* WORK REQUEST: The exercise calls for a faithful copy of all the data.

------ ENTRIES SHOWN ------

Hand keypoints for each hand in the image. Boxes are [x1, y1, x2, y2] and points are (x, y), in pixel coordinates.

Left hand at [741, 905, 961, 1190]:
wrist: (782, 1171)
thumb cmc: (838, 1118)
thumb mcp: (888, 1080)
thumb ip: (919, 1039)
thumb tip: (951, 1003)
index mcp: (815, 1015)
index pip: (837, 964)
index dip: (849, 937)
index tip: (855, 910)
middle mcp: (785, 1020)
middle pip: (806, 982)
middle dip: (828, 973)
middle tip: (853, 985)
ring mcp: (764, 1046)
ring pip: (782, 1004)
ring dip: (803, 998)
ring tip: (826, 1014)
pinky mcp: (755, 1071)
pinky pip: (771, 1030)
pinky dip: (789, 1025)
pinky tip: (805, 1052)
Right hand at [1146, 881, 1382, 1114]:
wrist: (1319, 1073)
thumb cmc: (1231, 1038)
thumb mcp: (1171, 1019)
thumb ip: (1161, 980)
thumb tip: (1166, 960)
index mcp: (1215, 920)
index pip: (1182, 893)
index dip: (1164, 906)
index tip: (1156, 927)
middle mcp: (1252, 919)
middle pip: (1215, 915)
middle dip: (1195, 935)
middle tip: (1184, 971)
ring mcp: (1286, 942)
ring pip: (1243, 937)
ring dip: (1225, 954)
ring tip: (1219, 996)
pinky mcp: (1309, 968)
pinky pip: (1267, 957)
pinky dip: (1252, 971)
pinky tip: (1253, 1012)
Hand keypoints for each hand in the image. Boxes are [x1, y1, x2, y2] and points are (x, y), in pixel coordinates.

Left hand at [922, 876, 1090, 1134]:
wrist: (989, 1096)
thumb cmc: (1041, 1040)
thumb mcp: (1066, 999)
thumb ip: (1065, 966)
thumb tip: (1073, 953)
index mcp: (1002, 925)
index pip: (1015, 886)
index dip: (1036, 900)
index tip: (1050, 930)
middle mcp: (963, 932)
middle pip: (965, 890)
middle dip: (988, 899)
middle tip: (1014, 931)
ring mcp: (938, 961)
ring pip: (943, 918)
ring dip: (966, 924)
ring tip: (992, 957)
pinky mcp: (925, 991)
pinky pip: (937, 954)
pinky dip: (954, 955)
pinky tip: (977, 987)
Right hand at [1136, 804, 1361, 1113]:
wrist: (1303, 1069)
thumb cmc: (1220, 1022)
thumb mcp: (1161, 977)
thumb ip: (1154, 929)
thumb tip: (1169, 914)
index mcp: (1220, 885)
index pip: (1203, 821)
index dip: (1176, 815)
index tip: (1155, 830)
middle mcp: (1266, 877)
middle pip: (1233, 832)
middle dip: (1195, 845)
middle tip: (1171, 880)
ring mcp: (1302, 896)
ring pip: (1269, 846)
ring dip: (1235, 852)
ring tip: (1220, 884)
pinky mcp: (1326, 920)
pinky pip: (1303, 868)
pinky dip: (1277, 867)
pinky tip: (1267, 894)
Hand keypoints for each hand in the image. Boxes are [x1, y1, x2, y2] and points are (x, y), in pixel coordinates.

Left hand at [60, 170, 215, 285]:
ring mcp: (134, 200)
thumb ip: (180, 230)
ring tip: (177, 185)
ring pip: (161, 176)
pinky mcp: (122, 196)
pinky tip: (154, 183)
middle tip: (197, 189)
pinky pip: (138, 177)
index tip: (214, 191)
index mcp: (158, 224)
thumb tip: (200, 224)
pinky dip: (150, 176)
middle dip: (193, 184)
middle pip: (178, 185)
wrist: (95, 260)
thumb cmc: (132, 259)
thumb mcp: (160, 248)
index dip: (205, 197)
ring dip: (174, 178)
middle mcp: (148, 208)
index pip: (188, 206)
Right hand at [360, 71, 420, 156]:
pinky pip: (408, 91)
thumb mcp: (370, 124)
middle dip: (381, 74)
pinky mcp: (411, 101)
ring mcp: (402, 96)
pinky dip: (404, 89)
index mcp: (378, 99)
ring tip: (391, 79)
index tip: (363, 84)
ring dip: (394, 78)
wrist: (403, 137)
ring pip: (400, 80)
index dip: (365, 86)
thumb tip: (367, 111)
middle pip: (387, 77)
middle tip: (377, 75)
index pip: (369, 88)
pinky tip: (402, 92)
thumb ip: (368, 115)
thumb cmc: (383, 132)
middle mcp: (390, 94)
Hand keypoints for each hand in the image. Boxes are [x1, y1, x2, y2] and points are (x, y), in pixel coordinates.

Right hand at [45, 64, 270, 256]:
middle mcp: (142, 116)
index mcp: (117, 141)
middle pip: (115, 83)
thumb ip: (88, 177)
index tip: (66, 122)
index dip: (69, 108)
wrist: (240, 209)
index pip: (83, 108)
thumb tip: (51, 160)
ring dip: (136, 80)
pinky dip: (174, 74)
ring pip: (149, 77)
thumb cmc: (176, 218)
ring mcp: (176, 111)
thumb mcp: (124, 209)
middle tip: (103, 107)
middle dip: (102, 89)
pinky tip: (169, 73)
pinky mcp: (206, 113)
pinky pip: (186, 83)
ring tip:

------

* RESULT OF THE EXERCISE:
Hand keypoints for each hand in the image. Boxes are [x1, y1, x2, y2] and points are (x, y), in pixel coordinates.

Left hand at [741, 905, 961, 1190]:
wrist: (782, 1171)
thumb cmc: (838, 1118)
thumb mcp: (888, 1080)
thumb ip: (919, 1039)
thumb tip: (951, 1003)
index mcp: (815, 1015)
index pip: (837, 964)
index dip: (849, 937)
index tip: (855, 910)
middle mcp: (785, 1020)
middle pip: (806, 982)
middle dip: (828, 973)
middle tip: (853, 985)
ring mcp: (764, 1046)
ring pip: (782, 1004)
ring dip: (803, 998)
ring tip: (826, 1014)
pinky mcp: (755, 1071)
pinky pip: (771, 1030)
pinky dip: (789, 1025)
pinky tip: (805, 1052)
Right hand at [1146, 881, 1382, 1114]:
wrist: (1319, 1073)
thumb cmc: (1231, 1038)
thumb mcp: (1171, 1019)
thumb ip: (1161, 980)
thumb tip: (1166, 960)
index mcp: (1215, 920)
index pip: (1182, 893)
index dip: (1164, 906)
index tip: (1156, 927)
middle mcp: (1252, 919)
middle pip: (1215, 915)
middle dip: (1195, 935)
middle tip: (1184, 971)
ring mcp: (1286, 942)
ring pip: (1243, 937)
ring dip: (1225, 954)
ring tip: (1219, 996)
pinky mcp: (1309, 968)
pinky pip: (1267, 957)
pinky dip: (1252, 971)
pinky tip: (1253, 1012)
Hand keypoints for each hand in the image. Boxes are [x1, y1, x2, y2] and points are (x, y), in pixel coordinates.

Left hand at [922, 876, 1090, 1134]:
wrist: (989, 1096)
thumb cmc: (1041, 1040)
thumb mcp: (1066, 999)
thumb ip: (1065, 966)
thumb tip: (1073, 953)
index mcp: (1002, 925)
index pip: (1015, 886)
index dip: (1036, 900)
index tip: (1050, 930)
middle mcp: (963, 932)
middle pip: (965, 890)
middle dip: (988, 899)
middle tip: (1014, 931)
ring mcp: (938, 961)
ring pip: (943, 918)
ring dip: (966, 924)
ring tip: (992, 957)
pinky mcp: (925, 991)
pinky pip: (937, 954)
pinky dip: (954, 955)
pinky tip: (977, 987)
Right hand at [1136, 804, 1361, 1113]:
wrist: (1303, 1069)
thumb cmc: (1220, 1022)
thumb mcp: (1161, 977)
thumb ip: (1154, 929)
thumb tip: (1169, 914)
index mcp: (1220, 885)
index pip: (1203, 821)
index dip: (1176, 815)
index tip: (1155, 830)
middle mcp: (1266, 877)
middle pip: (1233, 832)
middle dip: (1195, 845)
middle tip: (1171, 880)
ring mcp: (1302, 896)
ring pip: (1269, 846)
ring dip: (1235, 852)
ring tip: (1220, 884)
pinky mcp: (1326, 920)
pinky pip: (1303, 868)
pinky dip: (1277, 867)
pinky tip: (1267, 894)
Hand keypoints for each hand in the image. Boxes are [x1, y1, x2, y2] and points are (x, y), in pixel coordinates.

Left hand at [60, 170, 215, 285]:
ring mcp: (134, 200)
thumb ip: (180, 230)
ring tip: (177, 185)
ring pip: (161, 176)
pinky mcp: (122, 196)
pinky tip: (154, 183)
middle tip: (197, 189)
pinky pip: (138, 177)
index tip: (214, 191)
index mcp: (158, 224)
thumb tip: (200, 224)
pinky dip: (150, 176)
middle dip: (193, 184)
middle pip: (178, 185)
wrist: (95, 260)
thumb cmc: (132, 259)
thumb mcp: (160, 248)
index dip: (205, 197)
ring dip: (174, 178)
middle mcp: (148, 208)
index pip: (188, 206)
Right hand at [360, 71, 420, 156]:
pinky pip: (408, 91)
thumb mcp: (370, 124)
middle dip: (381, 74)
pinky mcp: (411, 101)
ring mcp: (402, 96)
pinky dip: (404, 89)
index mcp: (378, 99)
ring tip: (391, 79)
index tip: (363, 84)
ring dip: (394, 78)
wrist: (403, 137)
ring pip: (400, 80)
index dip: (365, 86)
thumb tip: (367, 111)
middle pip: (387, 77)
middle tip: (377, 75)
index pip: (369, 88)
pinky tip: (402, 92)
thumb ip: (368, 115)
thumb cmc: (383, 132)
middle mcp: (390, 94)
Hand keypoints for each hand in the image. Boxes are [x1, y1, x2, y2] and points are (x, y), in pixel coordinates.

Right hand at [45, 64, 270, 256]:
middle mcp: (142, 116)
index mcp: (117, 141)
middle pip: (115, 83)
thumb ip: (88, 177)
index tip: (66, 122)
index dip: (69, 108)
wrist: (240, 209)
index pip: (83, 108)
thumb tip: (51, 160)
ring dip: (136, 80)
pinky dip: (174, 74)
ring pip: (149, 77)
thumb cmc: (176, 218)
ring mcp: (176, 111)
thumb mcp: (124, 209)
middle tip: (103, 107)
middle dip: (102, 89)
pinky tip: (169, 73)
pinky mcp: (206, 113)
pinky pip: (186, 83)
ring tip:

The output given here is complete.